Liver and Bile
Lancet. 2023;402(10408):1133-1146
Camrelizumab plus rivoceranib versus sorafenib as first-line therapy for unresectable hepatocellular carcinoma (CARES-310): A randomized, open-label, international phase 3 study
Background: Immunotherapy with immune checkpoint inhibitors combined with an anti-angiogenic tyrosine-kinase inhibitor (TKI) has been shown to improve overall survival versus anti-angiogenic therapy alone in advanced solid tumors, but not in hepatocellular carcinoma. Therefore, a clinical study was conducted to compare the efficacy and safety of the anti-PD-1 antibody camrelizumab plus the VEGFR2-targeted TKI rivoceranib (also known as apatinib) versus sorafenib as first-line treatment for unresectable hepatocellular carcinoma.

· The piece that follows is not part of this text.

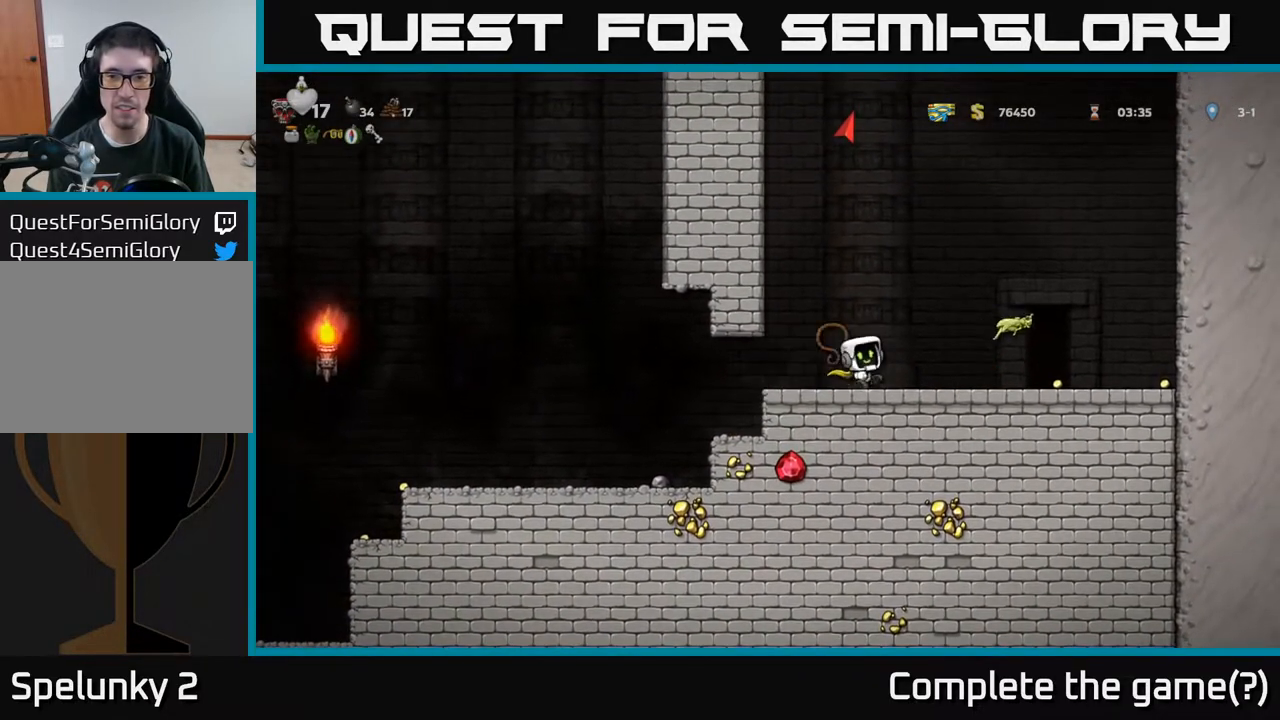
{"buttons": ["DPAD_RIGHT"], "left_stick": "center", "right_stick": "center", "events": [[117, "X", "up"]]}
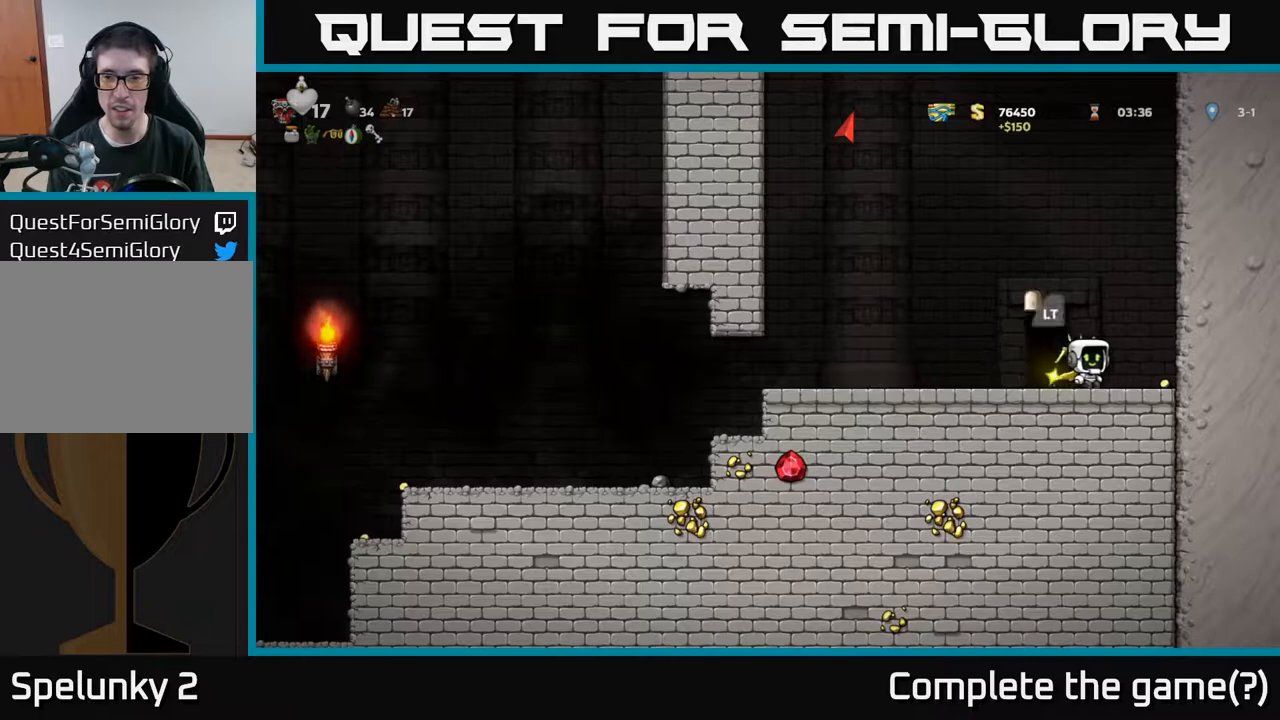
{"buttons": ["DPAD_RIGHT"], "left_stick": "center", "right_stick": "center", "events": [[83, "X", "down"], [183, "X", "up"], [217, "DPAD_RIGHT", "up"], [250, "DPAD_LEFT", "down"], [383, "DPAD_LEFT", "up"], [450, "DPAD_RIGHT", "down"]]}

Methods: This randomized, open-label, international phase 3 trial (CARES-310) was done at 95 study sites across 13 countries and regions worldwide. Patients with unresectable or metastatic hepatocellular carcinoma who had not previously received any systemic treatment were randomly assigned (1:1) to receive either camrelizumab 200 mg intravenously every 2 weeks plus rivoceranib 250 mg orally once daily or sorafenib 400 mg orally twice daily. Randomization was done via a centralized interactive response system. The primary end points were progression-free survival, as assessed by the blinded independent review committee per Response Evaluation Criteria in Solid Tumours version 1.1, and overall survival in the intention-to-treat population. Safety was assessed in all patients who received at least 1 dose of the study drugs. The authors report the findings from the prespecified primary analysis for progression-free survival and interim analysis for overall survival.
Findings: Between June 28, 2019, and March 24, 2021, 543 patients were randomly assigned to the camrelizumab-rivoceranib (n = 272) or the sorafenib (n = 271) group. At the primary analysis for progression-free survival (May 10, 2021), median follow-up was 7.8 months (interquartile range [IQR], 4.1–10.6). Median progression-free survival was significantly improved with camrelizumab-rivoceranib versus sorafenib (5.6 months [95% confidence interval {CI}: 5.5–6.3] vs. 3.7 months [95% CI: 2.8–3.7]; hazard ratio [HR] = 0.52 [95% CI: 0.41–0.65]; 1-sided p < 0.0001). At the interim analysis for overall survival (February 8, 2022), median follow-up was 14.5 months (IQR, 9.1–18.7). Median overall survival was significantly extended with camrelizumab-rivoceranib versus sorafenib (22.1 months [95% CI: 19.1–27.2] vs. 15.2 months [95% CI: 13.0–18.5]; HR = 0.62 [95% CI: 0.49–0.80]; 1-sided p < 0.0001). The most common grade 3 or 4 treatment-related adverse events were hypertension (102/272 patients [38%] in the camrelizumab-rivoceranib group vs. 40/269 patients [15%] in the sorafenib group), palmar-plantar erythrodysesthesia syndrome (33 [12%] vs. 41 [15%]), increased aspartate aminotransferase (45 [17%] vs. 14 [5%]), and increased alanine aminotransferase (35 [13%] vs. 8 [3%]). Treatment-related serious adverse events were reported in 66 patients (24%) in the camrelizumab-rivoceranib group and 16 (6%) in the sorafenib group. Treatment-related death occurred in 2 patients: 1 patient in the camrelizumab-rivoceranib group (i.e., multiple organ dysfunction syndrome) and 1 patient in the sorafenib group (i.e., respiratory failure and circulatory collapse).
Interpretation: Camrelizumab plus rivoceranib showed a statistically significant and clinically meaningful benefit in progression-free survival and overall survival compared with sorafenib for patients with unresectable hepatocellular carcinoma, presenting as a new and effective first-line treatment option for this population.